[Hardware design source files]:

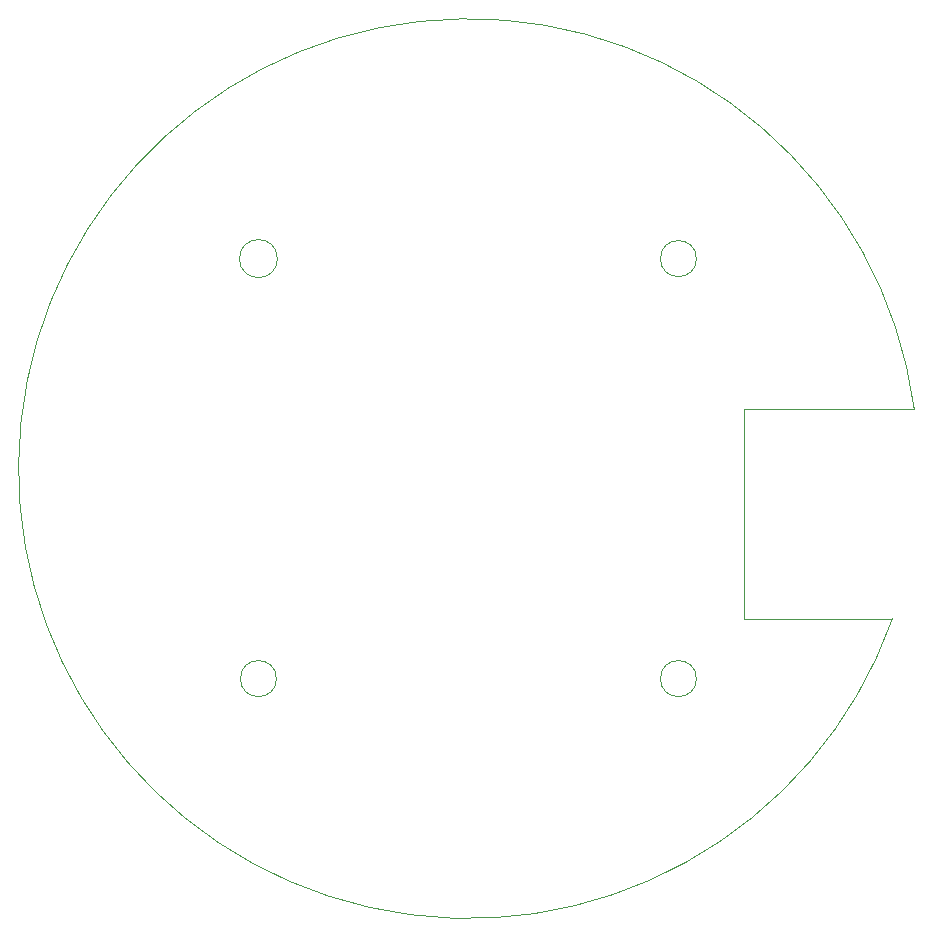
<source format=gbr>
G04 #@! TF.GenerationSoftware,KiCad,Pcbnew,(5.1.4)-1*
G04 #@! TF.CreationDate,2020-01-28T12:58:02-05:00*
G04 #@! TF.ProjectId,MASA-Radio Board,4d415341-2d52-4616-9469-6f20426f6172,rev?*
G04 #@! TF.SameCoordinates,Original*
G04 #@! TF.FileFunction,Profile,NP*
%FSLAX46Y46*%
G04 Gerber Fmt 4.6, Leading zero omitted, Abs format (unit mm)*
G04 Created by KiCad (PCBNEW (5.1.4)-1) date 2020-01-28 12:58:02*
%MOMM*%
%LPD*%
G04 APERTURE LIST*
%ADD10C,0.050000*%
G04 APERTURE END LIST*
D10*
X188297992Y-139719288D02*
G75*
G02X190144400Y-121920000I-35897992J12719288D01*
G01*
X175768000Y-139700000D02*
X188297992Y-139719289D01*
X175768000Y-121920000D02*
X175768000Y-139700000D01*
X190144400Y-121920000D02*
X175768000Y-121920000D01*
X136226437Y-109220000D02*
G75*
G03X136226437Y-109220000I-1606437J0D01*
G01*
X171704000Y-109220000D02*
G75*
G03X171704000Y-109220000I-1524000J0D01*
G01*
X136144000Y-144780000D02*
G75*
G03X136144000Y-144780000I-1524000J0D01*
G01*
X171704000Y-144780000D02*
G75*
G03X171704000Y-144780000I-1524000J0D01*
G01*
M02*

</source>
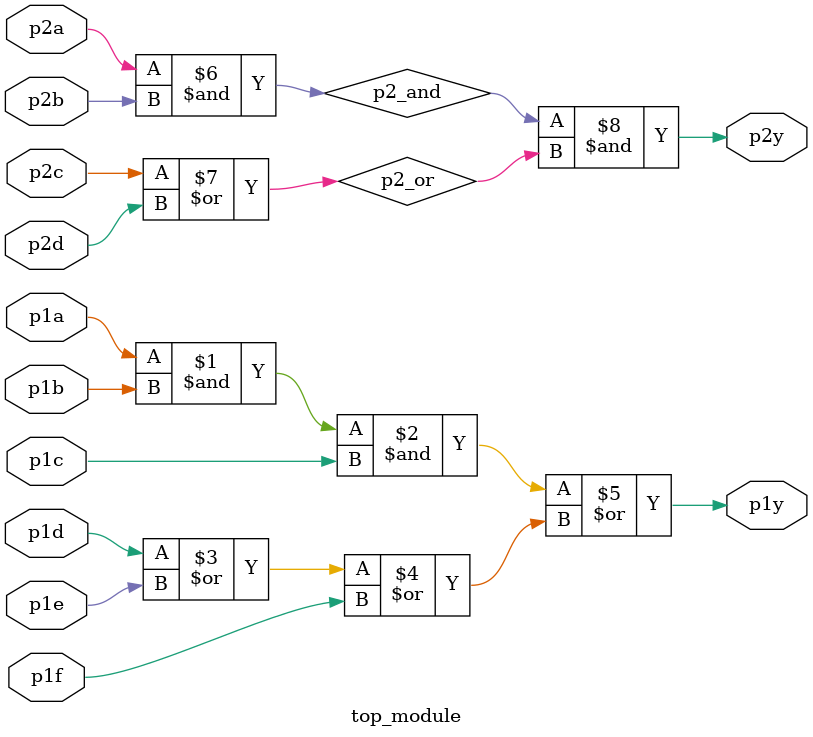
<source format=sv>
module top_module(
    input p1a, 
    input p1b, 
    input p1c, 
    input p1d,
    input p1e,
    input p1f,
    output p1y, 
    input p2a, 
    input p2b, 
    input p2c, 
    input p2d, 
    output p2y
);

    // Compute p1y
    assign p1y = (p1a & p1b & p1c) | (p1d | p1e | p1f);

    // Compute p2y
    wire p2_and = p2a & p2b;
    wire p2_or = p2c | p2d;
    assign p2y = p2_and & p2_or;

endmodule

</source>
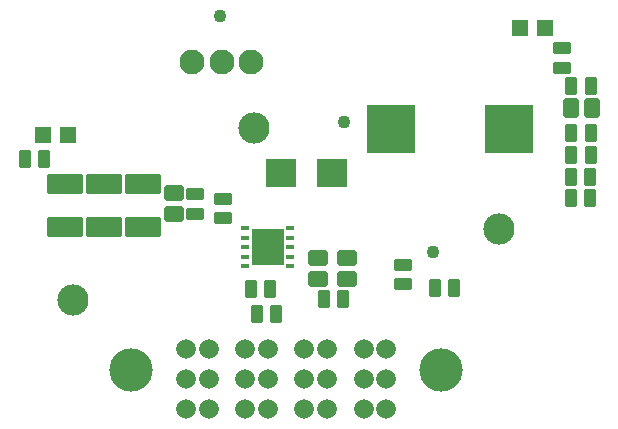
<source format=gts>
G04*
G04 #@! TF.GenerationSoftware,Altium Limited,Altium Designer,23.5.1 (21)*
G04*
G04 Layer_Color=8388736*
%FSLAX25Y25*%
%MOIN*%
G70*
G04*
G04 #@! TF.SameCoordinates,86227DCE-1063-40F1-909C-4B7B8863FCA1*
G04*
G04*
G04 #@! TF.FilePolarity,Negative*
G04*
G01*
G75*
G04:AMPARAMS|DCode=14|XSize=59.12mil|YSize=39.43mil|CornerRadius=4.66mil|HoleSize=0mil|Usage=FLASHONLY|Rotation=270.000|XOffset=0mil|YOffset=0mil|HoleType=Round|Shape=RoundedRectangle|*
%AMROUNDEDRECTD14*
21,1,0.05912,0.03012,0,0,270.0*
21,1,0.04980,0.03943,0,0,270.0*
1,1,0.00932,-0.01506,-0.02490*
1,1,0.00932,-0.01506,0.02490*
1,1,0.00932,0.01506,0.02490*
1,1,0.00932,0.01506,-0.02490*
%
%ADD14ROUNDEDRECTD14*%
G04:AMPARAMS|DCode=15|XSize=53.21mil|YSize=66.99mil|CornerRadius=6.92mil|HoleSize=0mil|Usage=FLASHONLY|Rotation=270.000|XOffset=0mil|YOffset=0mil|HoleType=Round|Shape=RoundedRectangle|*
%AMROUNDEDRECTD15*
21,1,0.05321,0.05315,0,0,270.0*
21,1,0.03937,0.06699,0,0,270.0*
1,1,0.01384,-0.02657,-0.01968*
1,1,0.01384,-0.02657,0.01968*
1,1,0.01384,0.02657,0.01968*
1,1,0.01384,0.02657,-0.01968*
%
%ADD15ROUNDEDRECTD15*%
G04:AMPARAMS|DCode=16|XSize=66.99mil|YSize=122.11mil|CornerRadius=6.72mil|HoleSize=0mil|Usage=FLASHONLY|Rotation=270.000|XOffset=0mil|YOffset=0mil|HoleType=Round|Shape=RoundedRectangle|*
%AMROUNDEDRECTD16*
21,1,0.06699,0.10866,0,0,270.0*
21,1,0.05354,0.12211,0,0,270.0*
1,1,0.01345,-0.05433,-0.02677*
1,1,0.01345,-0.05433,0.02677*
1,1,0.01345,0.05433,0.02677*
1,1,0.01345,0.05433,-0.02677*
%
%ADD16ROUNDEDRECTD16*%
G04:AMPARAMS|DCode=17|XSize=59.12mil|YSize=39.43mil|CornerRadius=4.66mil|HoleSize=0mil|Usage=FLASHONLY|Rotation=180.000|XOffset=0mil|YOffset=0mil|HoleType=Round|Shape=RoundedRectangle|*
%AMROUNDEDRECTD17*
21,1,0.05912,0.03012,0,0,180.0*
21,1,0.04980,0.03943,0,0,180.0*
1,1,0.00932,-0.02490,0.01506*
1,1,0.00932,0.02490,0.01506*
1,1,0.00932,0.02490,-0.01506*
1,1,0.00932,-0.02490,-0.01506*
%
%ADD17ROUNDEDRECTD17*%
G04:AMPARAMS|DCode=18|XSize=55.18mil|YSize=55.18mil|CornerRadius=7.12mil|HoleSize=0mil|Usage=FLASHONLY|Rotation=180.000|XOffset=0mil|YOffset=0mil|HoleType=Round|Shape=RoundedRectangle|*
%AMROUNDEDRECTD18*
21,1,0.05518,0.04095,0,0,180.0*
21,1,0.04095,0.05518,0,0,180.0*
1,1,0.01424,-0.02047,0.02047*
1,1,0.01424,0.02047,0.02047*
1,1,0.01424,0.02047,-0.02047*
1,1,0.01424,-0.02047,-0.02047*
%
%ADD18ROUNDEDRECTD18*%
%ADD19R,0.16148X0.16148*%
%ADD20R,0.10243X0.09455*%
%ADD21R,0.02762X0.01581*%
%ADD22R,0.10636X0.12211*%
%ADD23C,0.04337*%
G04:AMPARAMS|DCode=24|XSize=53.21mil|YSize=66.99mil|CornerRadius=6.92mil|HoleSize=0mil|Usage=FLASHONLY|Rotation=180.000|XOffset=0mil|YOffset=0mil|HoleType=Round|Shape=RoundedRectangle|*
%AMROUNDEDRECTD24*
21,1,0.05321,0.05315,0,0,180.0*
21,1,0.03937,0.06699,0,0,180.0*
1,1,0.01384,-0.01968,0.02657*
1,1,0.01384,0.01968,0.02657*
1,1,0.01384,0.01968,-0.02657*
1,1,0.01384,-0.01968,-0.02657*
%
%ADD24ROUNDEDRECTD24*%
%ADD25C,0.06542*%
%ADD26C,0.14416*%
%ADD27C,0.10400*%
%ADD28C,0.08274*%
%ADD29C,0.03200*%
D14*
X134411Y-168173D02*
D03*
X127915D02*
D03*
X210352Y-127500D02*
D03*
X216848D02*
D03*
X28252Y-121400D02*
D03*
X34748D02*
D03*
X105652Y-173000D02*
D03*
X112148D02*
D03*
X216948Y-120100D02*
D03*
X210452D02*
D03*
X216848Y-134500D02*
D03*
X210352D02*
D03*
X165000Y-164300D02*
D03*
X171496D02*
D03*
X217008Y-112812D02*
D03*
X210512D02*
D03*
X210452Y-96900D02*
D03*
X216948D02*
D03*
X103552Y-164800D02*
D03*
X110048D02*
D03*
D15*
X126153Y-154263D02*
D03*
Y-161311D02*
D03*
X135553Y-154263D02*
D03*
Y-161311D02*
D03*
X78100Y-139724D02*
D03*
Y-132676D02*
D03*
D16*
X41600Y-143987D02*
D03*
Y-129813D02*
D03*
X67600Y-143987D02*
D03*
Y-129813D02*
D03*
X54600Y-143987D02*
D03*
Y-129813D02*
D03*
D17*
X207500Y-90948D02*
D03*
Y-84452D02*
D03*
X85100Y-133152D02*
D03*
Y-139648D02*
D03*
X94328Y-141189D02*
D03*
Y-134693D02*
D03*
X154200Y-163096D02*
D03*
Y-156600D02*
D03*
D18*
X42534Y-113500D02*
D03*
X34266D02*
D03*
X193300Y-77700D02*
D03*
X201568D02*
D03*
D19*
X150430Y-111400D02*
D03*
X189800D02*
D03*
D20*
X130565Y-125900D02*
D03*
X113635D02*
D03*
D21*
X116680Y-144501D02*
D03*
X101720D02*
D03*
Y-147650D02*
D03*
Y-150800D02*
D03*
Y-153950D02*
D03*
Y-157099D02*
D03*
X116680Y-147650D02*
D03*
Y-150800D02*
D03*
Y-153950D02*
D03*
Y-157099D02*
D03*
D22*
X109200Y-150800D02*
D03*
D23*
X134600Y-109100D02*
D03*
X164200Y-152300D02*
D03*
X93300Y-73800D02*
D03*
D24*
X217424Y-104500D02*
D03*
X210376D02*
D03*
D25*
X101828Y-184700D02*
D03*
X109230D02*
D03*
X101828Y-194700D02*
D03*
X109230D02*
D03*
X101828Y-204700D02*
D03*
X109230D02*
D03*
X121513Y-184700D02*
D03*
X128915D02*
D03*
X121513Y-194700D02*
D03*
X128915D02*
D03*
X121513Y-204700D02*
D03*
X128915D02*
D03*
X141198Y-184700D02*
D03*
X148600D02*
D03*
X141198Y-194700D02*
D03*
X148600D02*
D03*
X141198Y-204700D02*
D03*
X148600D02*
D03*
X82143Y-184700D02*
D03*
X89545D02*
D03*
X82143Y-194700D02*
D03*
X89545D02*
D03*
X82143Y-204700D02*
D03*
X89545D02*
D03*
D26*
X63639Y-191708D02*
D03*
X167104D02*
D03*
D27*
X44300Y-168500D02*
D03*
X186300Y-144600D02*
D03*
X104700Y-110900D02*
D03*
D28*
X103800Y-89000D02*
D03*
X93958D02*
D03*
X84115D02*
D03*
D29*
X106641Y-146800D02*
D03*
X111531D02*
D03*
X106641Y-150800D02*
D03*
X111531D02*
D03*
X106641Y-154800D02*
D03*
X111531D02*
D03*
M02*

</source>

[Exercise aim]:
From the records above, copy out the line with "X201568D02*", the line with "X109200Y-150800D02*", and every line between them, word for word.

[Answer to this task]:
X201568D02*
D03*
D19*
X150430Y-111400D02*
D03*
X189800D02*
D03*
D20*
X130565Y-125900D02*
D03*
X113635D02*
D03*
D21*
X116680Y-144501D02*
D03*
X101720D02*
D03*
Y-147650D02*
D03*
Y-150800D02*
D03*
Y-153950D02*
D03*
Y-157099D02*
D03*
X116680Y-147650D02*
D03*
Y-150800D02*
D03*
Y-153950D02*
D03*
Y-157099D02*
D03*
D22*
X109200Y-150800D02*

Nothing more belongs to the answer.